- [AIM OF THE TASK]
Continue the biography of Felix Meighen below, picking up right after its last sentence about the Forestville Store building.

Felix Meighen (January 16, 1812 - January 21, 1896) was a businessman from the U.S. state of Minnesota. He was the younger brother of William Meighen and father to Thomas Meighen.

He was born to Irish-American immigrants in Greene County, Pennsylvania. Felix Meighen married Eliza Jane Foster in 1845. The couple moved to join Felix's younger brother, William, in Galena, Illinois. Eliza's two brothers, Major and Robert Foster, joined them shortly after. Robert Foster would buy land in Fillmore County, Minnesota, in 1853. Robert would gift land to Felix and William Meighen.

== Career ==
In October of 1853, both of them would move to the new land. The town that developed in the land would become Forestville, Minnesota. Meighen and Robert Foster founded the Forestville Store in 1853, originally as a log cabin. Meighen would build the current historical building in 1856-57.

- [DATASET EXCERPTS]
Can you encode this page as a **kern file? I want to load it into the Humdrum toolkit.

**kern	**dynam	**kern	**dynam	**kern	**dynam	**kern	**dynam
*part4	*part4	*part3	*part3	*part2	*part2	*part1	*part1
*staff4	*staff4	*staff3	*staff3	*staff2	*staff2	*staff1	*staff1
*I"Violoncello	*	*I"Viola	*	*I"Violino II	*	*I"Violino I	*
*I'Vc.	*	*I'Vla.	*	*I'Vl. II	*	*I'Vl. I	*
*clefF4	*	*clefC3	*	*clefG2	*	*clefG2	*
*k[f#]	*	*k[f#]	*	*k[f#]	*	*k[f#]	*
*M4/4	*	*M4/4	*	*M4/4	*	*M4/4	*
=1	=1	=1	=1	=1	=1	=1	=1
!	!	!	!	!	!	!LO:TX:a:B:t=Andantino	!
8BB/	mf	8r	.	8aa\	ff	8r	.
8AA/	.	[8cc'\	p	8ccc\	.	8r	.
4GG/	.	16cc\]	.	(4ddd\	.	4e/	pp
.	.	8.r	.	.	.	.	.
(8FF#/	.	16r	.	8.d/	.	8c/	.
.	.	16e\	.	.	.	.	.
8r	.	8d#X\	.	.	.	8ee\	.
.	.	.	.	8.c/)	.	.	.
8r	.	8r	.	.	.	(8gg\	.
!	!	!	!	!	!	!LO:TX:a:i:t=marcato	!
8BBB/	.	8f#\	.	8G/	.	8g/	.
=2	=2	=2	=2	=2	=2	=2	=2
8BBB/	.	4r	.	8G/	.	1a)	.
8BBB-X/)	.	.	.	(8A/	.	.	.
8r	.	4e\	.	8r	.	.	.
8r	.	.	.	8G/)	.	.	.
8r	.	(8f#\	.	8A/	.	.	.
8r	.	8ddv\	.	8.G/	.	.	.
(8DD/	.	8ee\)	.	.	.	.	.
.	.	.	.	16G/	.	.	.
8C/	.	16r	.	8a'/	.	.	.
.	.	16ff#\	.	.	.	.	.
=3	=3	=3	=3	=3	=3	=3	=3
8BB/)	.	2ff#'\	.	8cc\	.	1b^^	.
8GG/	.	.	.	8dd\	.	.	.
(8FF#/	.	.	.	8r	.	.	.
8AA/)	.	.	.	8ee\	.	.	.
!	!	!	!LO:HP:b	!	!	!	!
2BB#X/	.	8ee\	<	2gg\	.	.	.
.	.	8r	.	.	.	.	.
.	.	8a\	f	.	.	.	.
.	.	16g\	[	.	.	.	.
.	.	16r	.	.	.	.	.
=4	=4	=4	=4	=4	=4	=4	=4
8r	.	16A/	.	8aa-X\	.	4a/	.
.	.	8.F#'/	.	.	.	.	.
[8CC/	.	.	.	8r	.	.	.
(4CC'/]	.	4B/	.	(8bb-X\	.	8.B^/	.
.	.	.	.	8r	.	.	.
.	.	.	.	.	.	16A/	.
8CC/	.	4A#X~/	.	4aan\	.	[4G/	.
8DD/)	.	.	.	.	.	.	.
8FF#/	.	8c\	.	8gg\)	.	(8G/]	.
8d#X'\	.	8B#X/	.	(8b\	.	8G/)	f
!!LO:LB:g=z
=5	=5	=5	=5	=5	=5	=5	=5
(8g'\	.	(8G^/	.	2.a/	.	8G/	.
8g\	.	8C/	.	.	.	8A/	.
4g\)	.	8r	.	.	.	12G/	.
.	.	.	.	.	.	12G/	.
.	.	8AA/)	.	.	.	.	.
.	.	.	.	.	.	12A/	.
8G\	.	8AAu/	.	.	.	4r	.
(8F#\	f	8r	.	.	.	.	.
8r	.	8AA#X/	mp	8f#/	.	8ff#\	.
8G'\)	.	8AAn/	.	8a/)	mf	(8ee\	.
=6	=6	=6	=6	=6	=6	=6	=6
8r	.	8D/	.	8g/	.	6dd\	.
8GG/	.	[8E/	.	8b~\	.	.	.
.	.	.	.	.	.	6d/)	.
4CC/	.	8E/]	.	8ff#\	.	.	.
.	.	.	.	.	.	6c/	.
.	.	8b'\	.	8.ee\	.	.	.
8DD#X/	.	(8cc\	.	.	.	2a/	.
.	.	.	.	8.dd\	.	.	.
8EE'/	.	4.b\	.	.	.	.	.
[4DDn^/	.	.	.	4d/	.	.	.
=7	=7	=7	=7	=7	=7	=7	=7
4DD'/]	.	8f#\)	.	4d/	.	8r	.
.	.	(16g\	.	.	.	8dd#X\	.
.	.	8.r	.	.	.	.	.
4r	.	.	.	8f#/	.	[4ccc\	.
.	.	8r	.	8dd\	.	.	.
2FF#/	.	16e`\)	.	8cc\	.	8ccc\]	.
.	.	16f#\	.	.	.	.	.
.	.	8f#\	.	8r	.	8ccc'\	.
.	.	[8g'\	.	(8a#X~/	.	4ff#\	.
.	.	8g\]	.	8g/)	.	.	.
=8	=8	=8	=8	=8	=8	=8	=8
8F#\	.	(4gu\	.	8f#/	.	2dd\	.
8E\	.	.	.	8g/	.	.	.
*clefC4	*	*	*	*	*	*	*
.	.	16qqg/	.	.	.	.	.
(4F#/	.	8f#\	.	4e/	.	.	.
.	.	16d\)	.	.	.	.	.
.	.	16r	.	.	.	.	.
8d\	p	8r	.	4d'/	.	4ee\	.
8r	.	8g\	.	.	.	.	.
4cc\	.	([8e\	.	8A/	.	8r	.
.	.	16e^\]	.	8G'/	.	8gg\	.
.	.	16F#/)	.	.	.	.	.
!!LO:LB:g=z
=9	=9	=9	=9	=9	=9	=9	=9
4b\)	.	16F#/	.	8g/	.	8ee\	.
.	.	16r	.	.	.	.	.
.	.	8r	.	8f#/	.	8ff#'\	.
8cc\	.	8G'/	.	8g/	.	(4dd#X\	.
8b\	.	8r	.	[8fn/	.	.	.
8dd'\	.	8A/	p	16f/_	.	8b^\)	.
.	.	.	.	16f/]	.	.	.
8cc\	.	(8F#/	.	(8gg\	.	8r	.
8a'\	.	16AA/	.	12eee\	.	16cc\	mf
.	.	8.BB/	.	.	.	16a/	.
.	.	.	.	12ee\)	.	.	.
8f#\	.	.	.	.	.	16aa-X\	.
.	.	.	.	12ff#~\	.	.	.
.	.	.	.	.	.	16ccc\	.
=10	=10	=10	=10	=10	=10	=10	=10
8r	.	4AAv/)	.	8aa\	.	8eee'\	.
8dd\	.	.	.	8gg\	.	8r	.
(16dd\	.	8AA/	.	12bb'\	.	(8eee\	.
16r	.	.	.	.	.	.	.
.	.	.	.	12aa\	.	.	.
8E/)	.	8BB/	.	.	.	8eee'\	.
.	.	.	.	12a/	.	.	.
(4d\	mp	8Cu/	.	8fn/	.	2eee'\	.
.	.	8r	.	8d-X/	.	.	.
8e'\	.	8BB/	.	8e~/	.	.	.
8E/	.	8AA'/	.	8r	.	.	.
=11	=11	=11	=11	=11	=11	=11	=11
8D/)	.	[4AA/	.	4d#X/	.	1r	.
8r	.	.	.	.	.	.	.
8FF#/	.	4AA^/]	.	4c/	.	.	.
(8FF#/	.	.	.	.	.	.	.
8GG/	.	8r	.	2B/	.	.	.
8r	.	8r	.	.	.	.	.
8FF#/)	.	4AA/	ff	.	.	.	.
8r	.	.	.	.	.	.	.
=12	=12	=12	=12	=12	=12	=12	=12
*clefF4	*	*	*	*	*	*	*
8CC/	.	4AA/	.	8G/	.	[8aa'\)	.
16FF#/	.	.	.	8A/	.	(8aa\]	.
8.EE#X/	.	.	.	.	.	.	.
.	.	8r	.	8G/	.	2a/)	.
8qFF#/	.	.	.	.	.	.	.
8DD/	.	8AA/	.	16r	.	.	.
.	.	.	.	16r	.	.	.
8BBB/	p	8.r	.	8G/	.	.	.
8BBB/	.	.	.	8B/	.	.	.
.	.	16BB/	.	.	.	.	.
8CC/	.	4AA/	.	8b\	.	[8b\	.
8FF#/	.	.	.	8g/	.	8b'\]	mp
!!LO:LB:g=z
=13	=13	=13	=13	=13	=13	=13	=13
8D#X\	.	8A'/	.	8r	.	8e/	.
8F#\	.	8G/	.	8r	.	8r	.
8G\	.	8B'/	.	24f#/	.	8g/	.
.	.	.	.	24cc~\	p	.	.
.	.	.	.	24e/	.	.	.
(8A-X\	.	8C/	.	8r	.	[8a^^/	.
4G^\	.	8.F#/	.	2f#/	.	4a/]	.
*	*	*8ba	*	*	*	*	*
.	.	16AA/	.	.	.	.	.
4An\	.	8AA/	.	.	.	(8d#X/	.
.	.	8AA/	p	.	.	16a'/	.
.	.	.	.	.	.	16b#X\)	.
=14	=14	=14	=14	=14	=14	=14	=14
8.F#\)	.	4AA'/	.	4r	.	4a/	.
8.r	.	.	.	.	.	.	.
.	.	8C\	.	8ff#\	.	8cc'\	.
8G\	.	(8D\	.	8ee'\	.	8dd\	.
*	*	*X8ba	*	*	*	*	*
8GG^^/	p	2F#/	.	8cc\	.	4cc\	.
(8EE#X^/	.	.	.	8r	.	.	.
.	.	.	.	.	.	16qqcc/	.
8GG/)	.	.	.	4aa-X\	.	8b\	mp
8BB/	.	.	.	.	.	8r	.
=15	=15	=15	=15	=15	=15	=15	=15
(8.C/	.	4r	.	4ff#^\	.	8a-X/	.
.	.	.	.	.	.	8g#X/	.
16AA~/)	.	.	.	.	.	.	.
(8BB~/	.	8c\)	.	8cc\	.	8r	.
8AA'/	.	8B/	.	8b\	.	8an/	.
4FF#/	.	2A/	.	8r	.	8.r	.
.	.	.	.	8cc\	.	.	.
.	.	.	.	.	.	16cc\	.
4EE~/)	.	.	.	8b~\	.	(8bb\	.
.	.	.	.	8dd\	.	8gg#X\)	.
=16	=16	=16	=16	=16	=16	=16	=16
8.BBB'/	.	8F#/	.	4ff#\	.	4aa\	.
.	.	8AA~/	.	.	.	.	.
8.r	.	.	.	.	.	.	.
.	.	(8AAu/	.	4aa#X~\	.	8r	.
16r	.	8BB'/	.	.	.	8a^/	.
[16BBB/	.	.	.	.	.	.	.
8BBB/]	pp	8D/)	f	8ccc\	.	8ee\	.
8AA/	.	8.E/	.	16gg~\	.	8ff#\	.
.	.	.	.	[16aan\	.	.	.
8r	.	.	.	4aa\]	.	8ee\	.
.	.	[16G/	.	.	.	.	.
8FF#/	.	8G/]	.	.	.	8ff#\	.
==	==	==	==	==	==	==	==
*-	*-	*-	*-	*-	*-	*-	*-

- [EXERCISE ANSWER]
In 1868, after the railroad bypassed the town, Foster withdrew his holdings in the store, leaving total control to Meighen. As the Meighen Store was the only place to buy most goods, Meighen now held complete control over the town. Meighen began to buy up land and turned Forestville into a company town, owned by himself. The last land not owned by Meighen was sold to him in 1889. The remaining residents worked on his land in exchange for continued residency in the town and store credit.

== Death and legacy ==
Meighen died on January 21, 1896. His son, Thomas Meighen, inherited the store. However, he was busy with his own career and had had little time for it. Forestville itself became a ghost town in 1902. Thomas Meighen closed the store in 1910, which by that time was the only remaining occupied structure.